Im Frühjahr 2018 folgte der Verkauf der Progeo Monitoring GmbH an Andreas Rödel, der in diesem Zusammenhang sein Vorstandsmandat in der Solutiance AG niederlegte. Rödel ist weiterhin Aktionär der Solutiance AG und dem Unternehmen freundschaftlich verbunden. Im Juli 2018 wurde Jonas Enderlein zum Vorstand der Solutiance AG bestellt.
Digital Mindset bei Solutiance
Die neue Solutiance AG mit ihren operativen Tochtergesellschaften ist vollständig fokussiert auf das Geschäft mit softwarebasierten Dienstleistungen für den Betrieb von Immobilien. In diesem Zusammenhang kommen mit Design Thinking und Business Process Modeling Methoden zum Einsatz, die ebenfalls Elemente eines Digital Mindsets sind.
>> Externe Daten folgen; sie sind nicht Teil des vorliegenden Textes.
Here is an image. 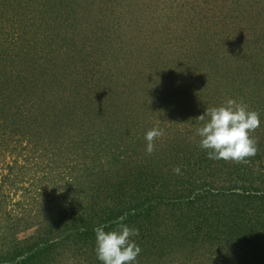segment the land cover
Masks as SVG:
<instances>
[{
  "label": "rangeland",
  "instance_id": "rangeland-1",
  "mask_svg": "<svg viewBox=\"0 0 264 264\" xmlns=\"http://www.w3.org/2000/svg\"><path fill=\"white\" fill-rule=\"evenodd\" d=\"M228 99L259 113L247 163L198 146ZM0 109V264H102L125 215L134 264H264V0H0Z\"/></svg>",
  "mask_w": 264,
  "mask_h": 264
},
{
  "label": "clouds",
  "instance_id": "clouds-1",
  "mask_svg": "<svg viewBox=\"0 0 264 264\" xmlns=\"http://www.w3.org/2000/svg\"><path fill=\"white\" fill-rule=\"evenodd\" d=\"M195 119L204 122L196 129V135L201 138L198 146L207 151L209 159L247 163L257 154V141L251 134L260 126L259 113L249 110L246 104L228 99L223 106L207 107ZM163 135V130L157 128L146 133L148 155L155 151V140ZM173 172L180 174L179 166ZM125 218L126 215L119 218L115 230L106 232V225L93 229L96 256L102 264H134L137 260L141 248L131 237L138 236L139 231L119 223Z\"/></svg>",
  "mask_w": 264,
  "mask_h": 264
},
{
  "label": "trees",
  "instance_id": "trees-1",
  "mask_svg": "<svg viewBox=\"0 0 264 264\" xmlns=\"http://www.w3.org/2000/svg\"><path fill=\"white\" fill-rule=\"evenodd\" d=\"M6 102H8V100H5ZM2 112V110L0 109V113ZM188 161H190V158L186 157L185 162L188 163ZM199 161L203 162V160L199 157ZM239 169V168H238ZM238 169L235 168L233 171H237ZM232 192H234L236 189V186L234 188L230 189ZM247 192V191H245ZM249 192V191H248ZM256 192V201L260 202L259 204L262 205V207L259 209V211L261 212L262 215V221H259V228H254V227H249L248 229H252V231L250 232H244L242 234H240V239L241 241L244 240L245 245H251L253 243H256V246H260L258 248L262 247V243L264 246V192L261 195H257L258 191ZM258 196V197H257ZM202 198V196H201ZM134 210H138V207L136 206L134 208ZM142 211L138 214L135 215V217L141 216ZM113 215V214H112ZM77 216V215H76ZM83 215L77 216V223L78 221L81 220ZM73 217V216H72ZM105 220V219H103ZM112 218H108V220L106 219V221H111ZM105 221V222H106ZM109 223V222H108ZM74 225V224H73ZM111 225V224H110ZM76 227H80V225L77 224ZM88 227V226H86ZM112 227V225H111ZM247 231V230H246ZM236 234V232H235ZM47 242H41L40 244H33L32 246H27L26 248H23V250L21 252H18L17 254H15V257H20V260H17V264H48L47 260L50 259V251L52 246H47L45 245ZM245 246V247H246ZM250 247V246H249Z\"/></svg>",
  "mask_w": 264,
  "mask_h": 264
}]
</instances>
Dabei arbeiten Menschen aus unterschiedlichen Disziplinen daran, gemeinsam bessere Lösungen zu entwickeln. Ein Prozess, in dem immer wieder Welten aufeinanderprallen, wenn z.B. Handwerker und Ingenieure mit Produktmanagern und Entwicklern diskutieren.
Eine Erkenntnis, die das Team bei Solutiance in internen Diskussionen und im Austausch mit Kunden und Partnern gewonnen hat, ist, dass mehr Software und Technik nicht unbedingt zu besseren Lösungen führen. Digital Mindset bedeutet bei Solutiance die absolut neuesten technischen Möglichkeiten zu kennen, zu wissen, wo man sie heute einsetzen kann und zu antizipieren, was man heute tun muss, um für die Zukunft gerüstet zu sein. Es ist aber klar, dass die Lösung des Problems im Vordergrund stehen muss und nicht die theoretischen technischen Möglichkeiten. Daran scheitern reine Software- und Technologieprojekte immer wieder.
Solutiance bietet heute hybride Lösungen aus Dienstleistung von Menschen vor Ort und Bereitstellung von Informationen per Software. Kunden bezahlen nur für die Dienstleistungen, haben aber über Software vollständige Transparenz. Zusätzlich zum Dachmanagement 4.0 hat sich das Unternehmen inzwischen auch zum Lösungsanbieter rund um das Thema Management von Betreiberpflichten entwickelt. Kunden, die die Entwicklung von Solutiance erlebt haben, sind die besten Impulsgeber. Sie wissen, dass ein interdisziplinäres Team daran arbeitet, ihre Perspektiven zu verstehen und in Lösungen umzusetzen.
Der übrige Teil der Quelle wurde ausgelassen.